With tears in her eyes and a voice breaking with emotion, an impassioned grandmother told planning officials “you’re destroying Cayman” on Wednesday.
Wielding photographs of her flood-ruined back yard in shaking hands, Wilma Ebanks, 68, strode across the floor of the usually quiet meeting room in the Government Administration Building and challenged planners eye-to-eye as she told them she had been fighting flooding in her neighbourhood for six years.
She said, “I wasn’t going to come today but I said to myself, I’ve got to fight.
“This stuff has to stop. It has to stop. They’re filling up the swamp. What’s going to happen? There’s no drainage system.
“For six years I’ve dealt with this and now you’re going to give approval for more. They’re going to flood that area – there’s no mangroves left.”
Ebanks attended the Central Planning Authority meeting in person to object to a plan by the West Village Development Company Ltd for a multi-million-dollar mixed use development on Batabano Road, West Bay, of more than 80 apartments and 90,000 square feet square feet of commercial space.
It is part of a larger scheme which has already received planning assent.
“You guys need to take a long hard look at this, to the effects that this is going to cause,” Ebanks told the planning board members. “It’s Cayman people who are going to be flooded out.”
She said that, in 48 years in her home, she had never had problems with flooding until the coming of recent developments, which had left her having to spend thousands of dollars to undo deep flooding and flood damage to her property.

The planned West Village site would rise adjacent to another recently-approved development, by Legoland, for 96 apartments across 12 apartment blocks on Batabano Rd.

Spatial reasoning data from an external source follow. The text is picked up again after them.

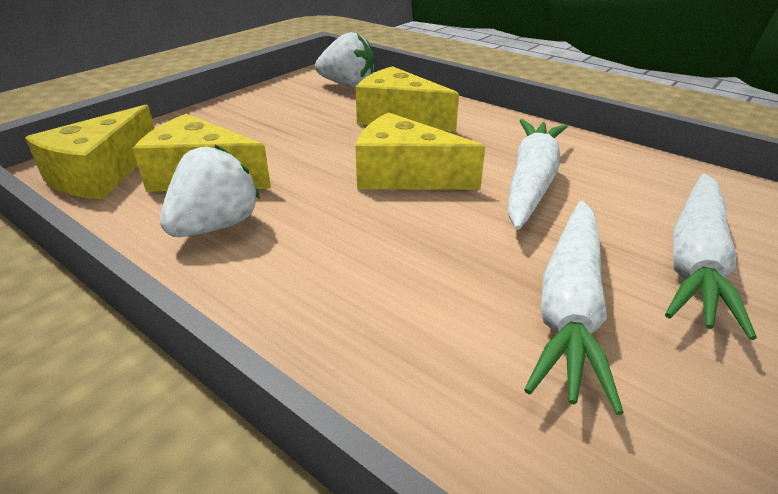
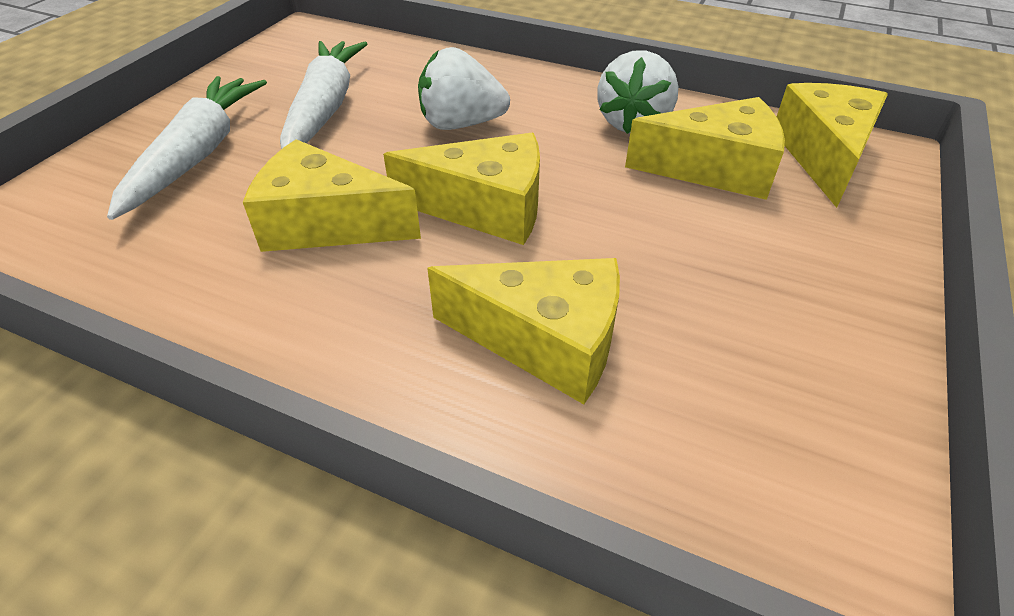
camera: 165 degrees right, 10 degrees up
white strawberry [315,32,374,88] -> white strawberry moved to [418,47,510,130]
white carrot [508,119,568,230] -> yellow cheese [243,139,421,252]

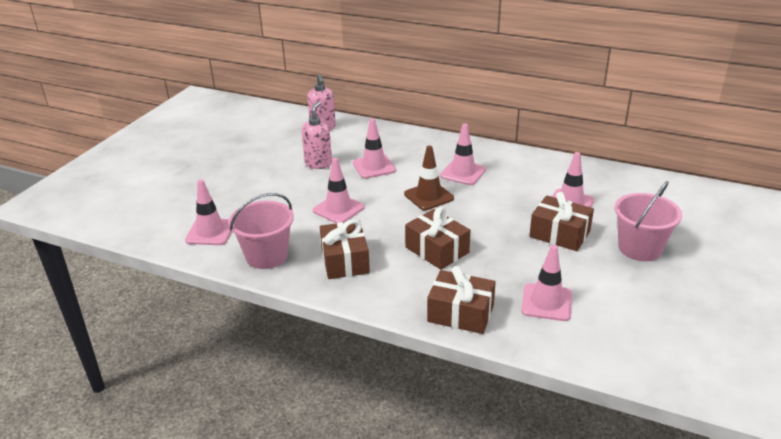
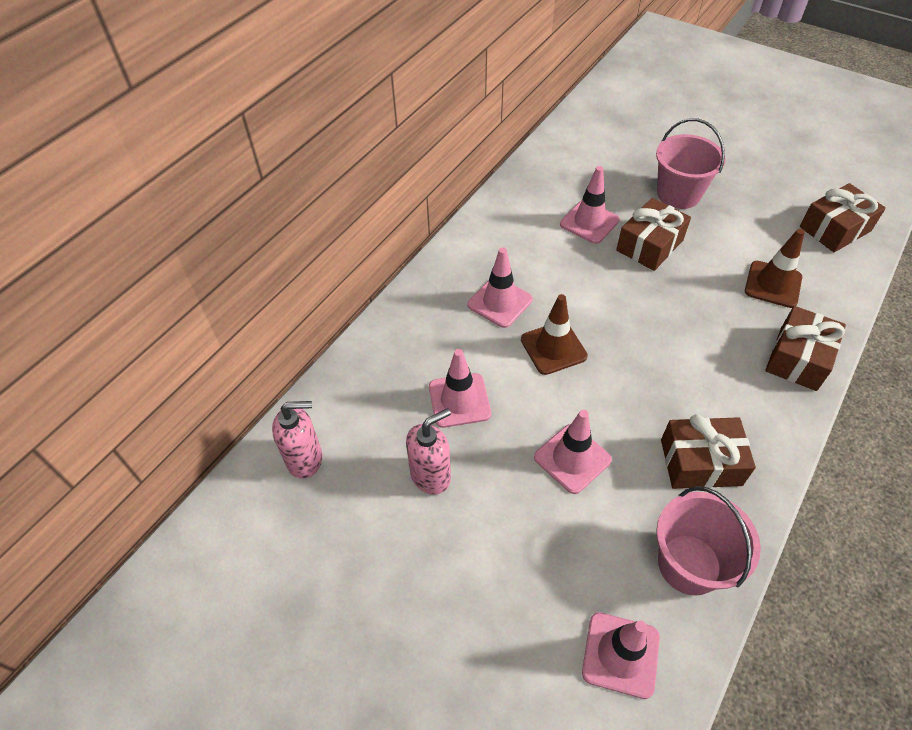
camera: 80 degrees left, 20 degrees up
pink soap dispenser [301,102,332,169] -> pink soap dispenser turned 120 degrees clockwise [406,408,451,495]
brown gift [405,207,470,270] -> brown gift moved to [800,183,886,252]
pink traffic cone [521,245,572,321] -> brown traffic cone [745,229,805,308]

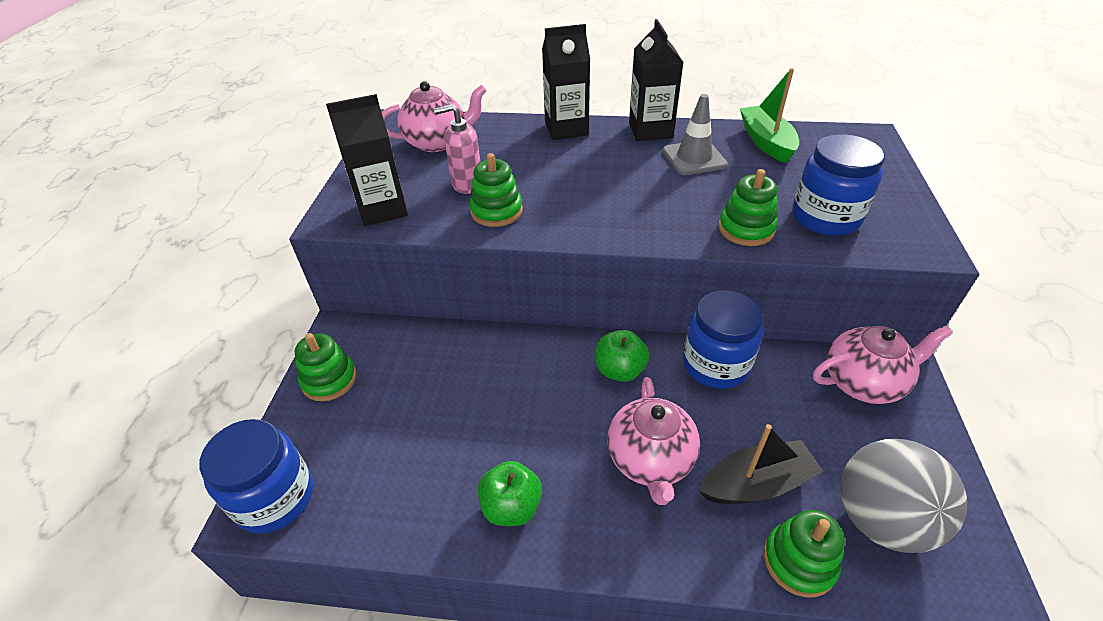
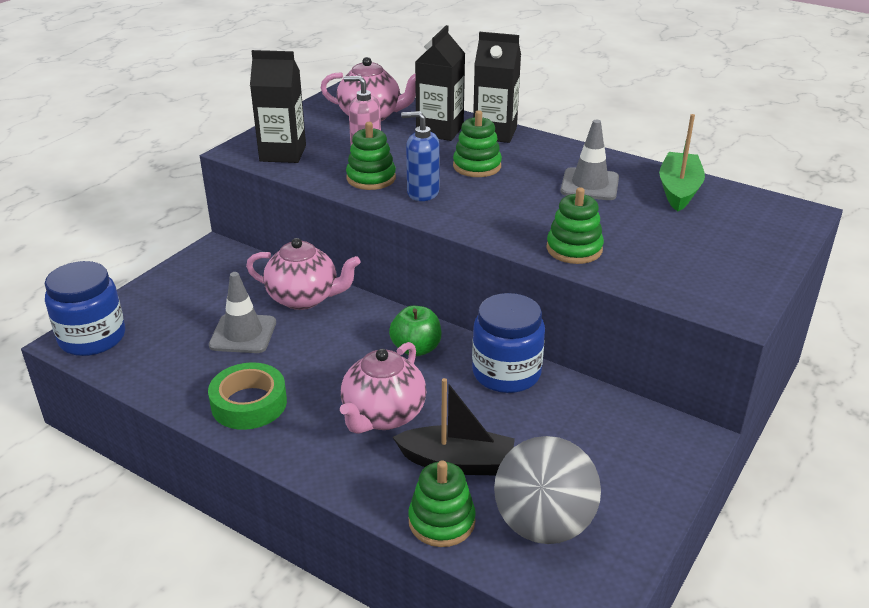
camera: 25 degrees right, 10 degrees down
green stacking toy [295,333,357,401] -> green stacking toy moved to [453,110,502,177]
green apple [478,461,542,526] -> green tape [208,362,287,430]
black carton [629,19,684,141] -> black carton moved to [415,25,465,141]
blue jar [792,134,885,236] -> none
pink teapot [813,325,952,404] -> pink teapot moved to [246,238,361,310]
none -> grey traffic cone [209,272,276,353]
none -> blue soap dispenser [401,111,440,201]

When that plan received the green light last year, nearby residents held a series of meetings to try and object, arguing that the clearing and raising of the land had immediately worsened flooding.
On Wednesday, Ebanks told the planning authority that taking all forthcoming developments together, there were plans for 386 new apartments in the flood-prone area.
“What are you doing with all the traffic?” she said. “We have Legoland approved, we’ve got flooding all around this area. This is what you are doing to our community.”
She added, “Planning has to look seriously at this. Consider what you’re doing. It will flood. You’re destroying Cayman.”
Her impassioned arguments seemed to find favour with the committee members, who were due to make a decision behind closed doors after the meeting, but will not report to the public for two weeks.
The planning authority’s deputy chair Handel Whittaker told Ebanks, “You do have a legitimate complaint, you do have a legitimate concern.”
Chairman Ian Pairaudeau commented, “When it rains, the cows will be knee deep in water,” and asked developers whether they could create additional deep wells, adding, ”We can’t force you to do that – I’m just saying that would be a very neighbourly thing to do.”
CPA member Celecia Bancroft, herself an architect, warned that deep drains are the first to fill when there are high tides or extreme weather, and called on the developers to add culverts, retention ponds, and routing for floodwaters to their plans.
When the applicants argued they had experience of such matters from their project at 19 North, a development on the Seven Mile Beach corridor, Bancroft retorted that 19 North is often so badly flooded “it looks like a canal – it looks like the movie ‘Waterworld’”.
The developers told the committee they would take concerns over flooding into consideration.
On behalf of the developers, Jonathan Murphy told the committee that they would “abide with code” for all elements of the construction, pointing out that the land in question was not mangrove swamp but grassland with bare rock under a thin layer of topsoil.
This submission follows a successful application in December 2021, granting permission for a commercial and residential complex of 179 apartments. This would supersede that proposal.
In the application paperwork, Water Authority Cayman made certain requirements of the developer, but those are based on “low water usage tenants”. The Authority notes that should any high usage tenants move in – for example, in the food service or laundry industries – water treatment and management infrastructure might need to be re-examined.
The Department of Environment noted that “nearby parcels (including the new Rubis Service Station and the Legoland apartment site) are highly elevated and the surrounding area is prone to flooding”.
The department added, “With the conversion of the site to hardstanding, drainage must be properly assessed”, arguing for the addition of sustainable drainage systems which mimic natural drainage patterns, rather than channeling the water through pipes and wells.
The land lies on Batabano Road, just west of Esterley Tibbetts Highway.
The proposal is for four buildings: one with 32,000 square feet of retail space and 58 apartments; one with 6,000 square feet of retail space and 12 apartments; a third with 600 square feet or retail space and 12 apartments; and a fourth with 21,000 square feet of retail space and 21,000 square feet of storage units.